Indes schlagen die CDU sowie die Jusos des Kreisverbandes Lörrach vor, dem Straßenschild ein erklärendes Zusatzschild über Kellers Vergangenheit hinzuzufügen, um den Menschen, die im Carl-Keller-Weg wohnen, den Aufwand einer Umbenennung zu ersparen. Das sagten eine Reihe von Anwohnern dazu:

Werner Haring

„Fehler soll man korrigieren. Ich bin also für eine Änderung des Staßennamens, obwohl das natürlich mit großem Aufwand verbunden ist.
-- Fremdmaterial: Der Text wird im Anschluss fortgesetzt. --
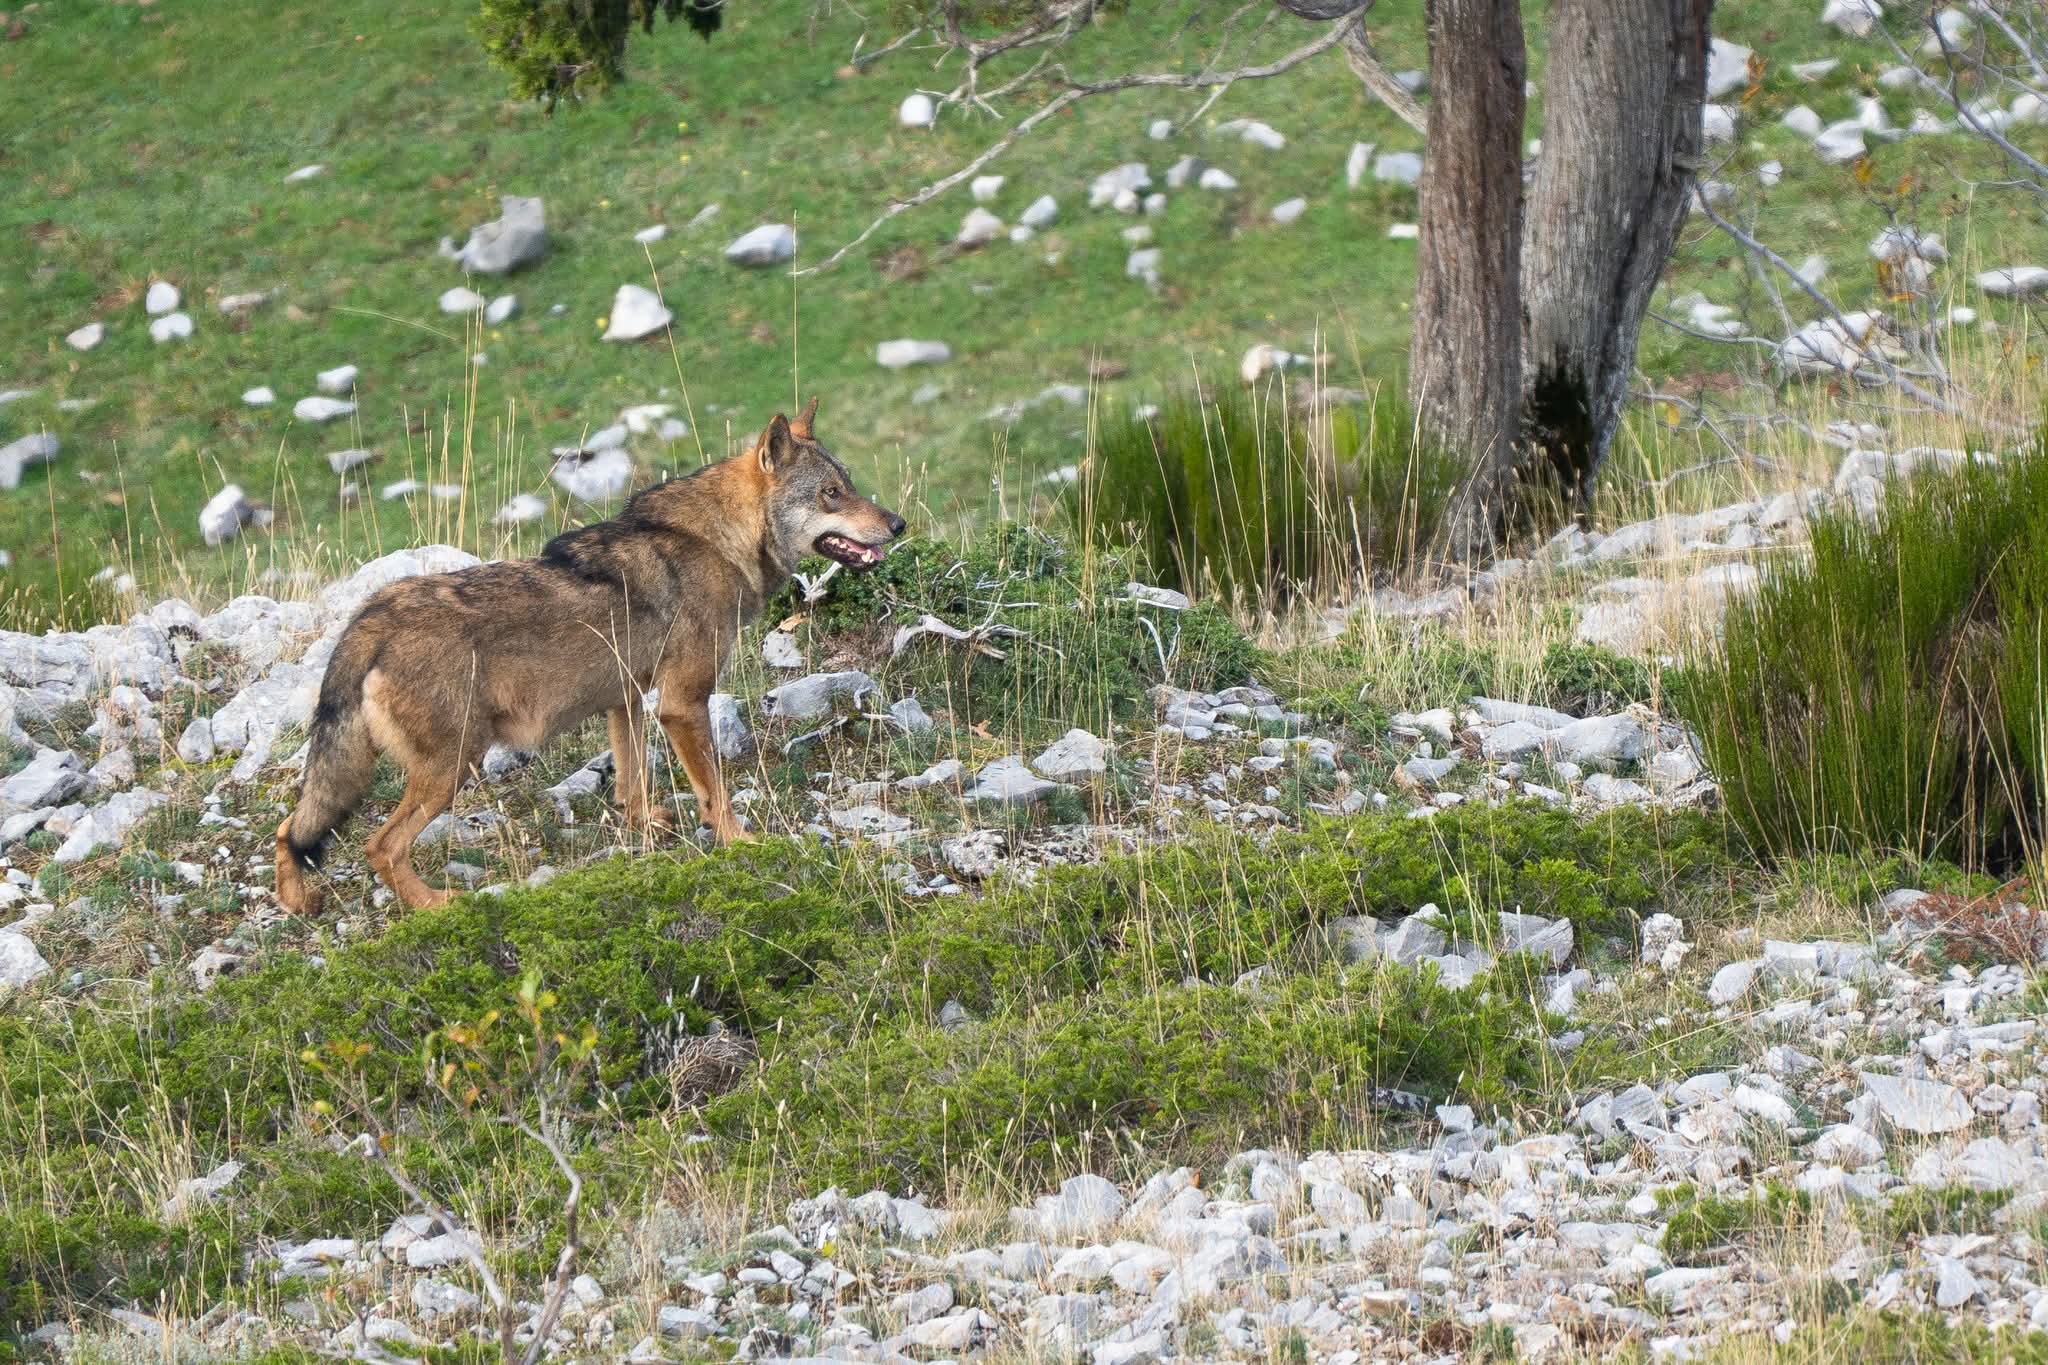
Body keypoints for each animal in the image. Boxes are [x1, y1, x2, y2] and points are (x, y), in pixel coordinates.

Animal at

Als Anwalt hätte ich neben meinen persönlichen Dokumenten auch viele Geschäftspapiere abzuändern. Die Idee mit dem Informationsschild halte ich für halbherzig. Da sollte man eine klare Linie fahren. Mich interessiert aber, wieso das damals bei der Wahl des Namens nicht sorgfältiger recherchiert wurde. Ich finde, das hätte man erkennen müssen.“

Karin Kröner

„Auf jeden Fall soll der Name geändert werden – ich bitte darum. Meine Familie und ich haben sehr unter den Folgen des Nationalsozialismus gelitten, deswegen ist das ein persönliches Thema für mich. Wir Anwohner möchten uns aber vielleicht noch untereinander zu dem Thema austauschen und gemeinsam einen Standpunkt einnehmen. Ich fände es toll, wenn wir im Falle einer Änderung sogar einen Vorschlag für einen neuen Namen einreichen könnten.“

Ursula Zeller

„Ich bin gegen eine Namensänderung. Mir ist natürlich nicht recht, was diese Person vor vielen Jahren gemacht hat, der administrative Aufwand der Maßnahme wäre allerdings eine Mordsaufgabe für mich. Wir wohnen jetzt seit 40 Jahren hier und der Name war nie ein Problem. Ich bin für die Idee, ein Informationsschild anzubringen und den Menschen die Vergangenheit dieses Mannes bewusst zu machen.“

Iris und Richard Pottstock

„Unser erster Impuls war eher emotional. Wir wollten, dass der Name sofort geändert wird. Nach einiger Überlegung sind wir mittlerweile für die Idee des Infoschildes. Dieser Arzt hat seine Position ausgenutzt und Menschen geschadet, um sich selbst einen Vorteil zu verschaffen. Dieses Verhalten möchten wir nicht entschuldigen. Um solche Taten aber zu verurteilen, dürfen wir auch nicht die Erinnerung daran tilgen. Das Schild würde also zur Bildung der Menschen beitragen und uns Anwohnern gleichzeitig eine Menge Arbeit ersparen.“

Stephan Wedrich

„Natürlich bin ich grundsätzlich gegen die Dinge, die dieser Mann getan hat. Spontan würde ich jedoch sagen, dass die Offenlegung dieser Informationen ausreichen würde.“

Susanne Bachman

„In Deutschland ist es eine Ehre, eine Straße nach sich benannt zu bekommen. Einige Dinge, die dieser Mann getan hat, waren aber schlecht und sollten nicht geehrt werden. Deshalb bin ich dafür, den Namen zu ändern. Darüber hinaus war er ohnehin schwierig zu erklären und hat Probleme mit Post- und Paketboten verursacht. Es wäre gut einen neuen zu bekommen.“

Ein weiterer Anwohner sagte: „Den Namen zu ändern hätte keine Wirkung. Ich bin eher dafür die Menschen zu informieren. Das Schild hätte dann die Funktion eines Mahnmals und somit mehr Bedeutung, als wenn wir diesen Teil der Geschichte einfach ignorieren.“

Weitere Informationen: Auf Anfrage teilte die Pressestelle der Stadt Lörrach mit, dass eine Änderung der Anschrift im Personalausweis kostenlos ist.